# Lawn mower throttle cable broke



## Suemo (Sep 19, 2002)

I have a 2007 poulan pro 6.75 hp push lawn mower. The cable broke this a.m. It is twisted wire and simply crumbled. I have a good piece of the same type cable only a little bigger. Is there any reason I should not use that to replace this shoddy cable with one that apparently does not rust and die as quickly as the one on my mower has?


----------



## HermitJohn (May 10, 2002)

All I can tell you is that couple years ago found out the door release on my Ranger used a short cable going from inside lever to actual latch. Found out when this busted. NO auto parts store carried this cable. Ford wanted $135 for the cable "assembly" Could get a used door with glass, latch and the works for $50 or probably whole junk Ranger for $200. I went to Tractor Supply and bought couple foot (75cents or so) of aircraft cable simular diameter and just reused old housing and cobbled up my own ends since couldnt reuse the molded ends off old cable.

You can also buy universal mower cables of various lengths, sizes etc. if that is easier since they will probably have some kind of ends molded onto them that might or might not be compatible.

I cant tell you definitely what is possible since I dont have one of these mowers.


----------



## Windy in Kansas (Jun 16, 2002)

The name of the cable is Bowden wire. Inside of the spiral bound housing is a stiff wire that moves within.

Since yours seemed to rust and crumble away you might wish to replace it with a covered house meant for marine use. Getting the right ends, length, etc. would be the trick. http://www.portagebaysystems.com/marine/products2.htm

Personally I have used universal replacements just as HJ told about and found they work just fine.


----------



## deaconjim (Oct 31, 2005)

Why not tie the throttle wide open? I never cut grass at anything less.


----------



## Old Vet (Oct 15, 2006)

The only thing that moves is the end and you can have a mile wound up and it will work fine Just might be stiff.


----------



## HermitJohn (May 10, 2002)

Ok, reread. If this is just plain old throttle cable with a stiff wire inside a spriral wire casing, then use anything simular or universal mower throttle cable from store or hand choke cable from auto parts store. You just twist end of stiff wire to same as currently on there. Best are stiff wire in nylon casing, these slide easier and dont rust up. Cost more of course but never cause problems. The spiral wire throttle cables are lot friendlier and longer lasting if you oil them with some ATF or light machine oil regularly. Oil soaks into the spriral wire casing making stiff wire inside slide much easier.

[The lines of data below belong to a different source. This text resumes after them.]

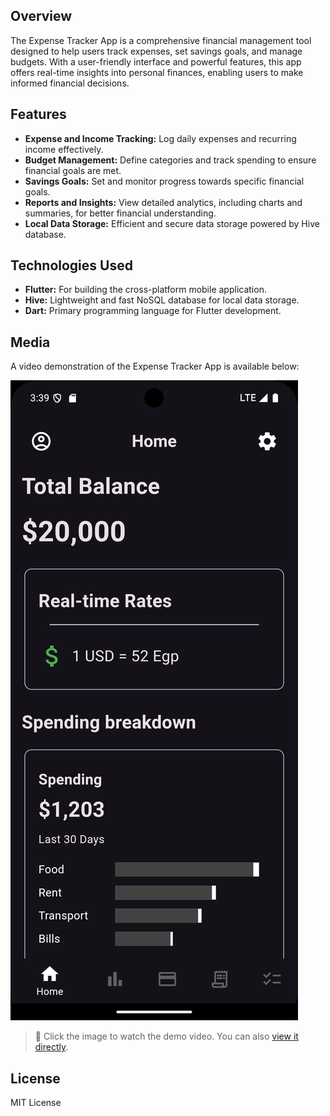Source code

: ## Overview
The Expense Tracker App is a comprehensive financial management tool designed to help users track expenses, set savings goals, and manage budgets. With a user-friendly interface and powerful features, this app offers real-time insights into personal finances, enabling users to make informed financial decisions.

## Features
- **Expense and Income Tracking:** Log daily expenses and recurring income effectively.
- **Budget Management:** Define categories and track spending to ensure financial goals are met.
- **Savings Goals:** Set and monitor progress towards specific financial goals.
- **Reports and Insights:** View detailed analytics, including charts and summaries, for better financial understanding.
- **Local Data Storage:** Efficient and secure data storage powered by Hive database.

## Technologies Used
- **Flutter:** For building the cross-platform mobile application.
- **Hive:** Lightweight and fast NoSQL database for local data storage.
- **Dart:** Primary programming language for Flutter development.

## Media
A video demonstration of the Expense Tracker App is available below:

[![Watch the Demo](https://raw.githubusercontent.com/omarhelmy2004/saving_app/main/screenshots/s1.png)](https://github.com/omarhelmy2004/saving_app/blob/main/screenshots/video.mov)

> 🎥 Click the image to watch the demo video. You can also [view it directly](https://github.com/omarhelmy2004/saving_app/blob/main/screenshots/video.mov).

## License
MIT License
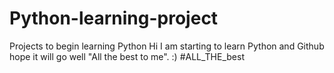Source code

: # Python-learning-project
Projects to begin learning Python
Hi I am starting to learn Python and Github hope it will go well "All the best to me". :)
#ALL_THE_best
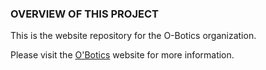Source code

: ### OVERVIEW OF THIS PROJECT
This is the website repository for the O-Botics organization.

Please visit the [O'Botics](http://o-botics.org) website for more information.
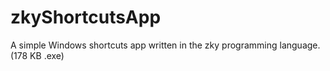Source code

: # zkyShortcutsApp
A simple Windows shortcuts app written in the zky programming language. (178 KB .exe)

I was confused cause I havent worked on mowers for several years then somebody brought me a newer Honda mower to work on year ago as personal favor as mower shop was going to charge arm and leg to even look at it. It had expensive fancy cables (more than one) that were like automotive throttle cables with what looks like flexable aircraft cable inside a plastic/nylon housing. 

As to running mower at full throttle. Newer cheapie mowers are set to run full throttle with no throttle cable. I hate that, but modern mowers also seem to all be mulching mowers that have to do all that extra work grinding everything to a pulp. Best mower in my experience was an old Kee mower friend had, kinda open on all sides. Run it at half throttle with sharp blade and it just laid taller grass and weeds down like a hay mower without bogging down. Not what you want on a golf course lawn but hey its quiet run that way and makes efficient weed mower out in the sticks and if lawn isnt overgrown, then it doesnt matter if mower chops grass into oblivian. If it is overgrown, I'd rather rake up "hay" than gooey mulch.


----------



## Rocky Fields (Jan 24, 2007)

Hey.

Make sure larger wire won't bind inside casing.

RF


----------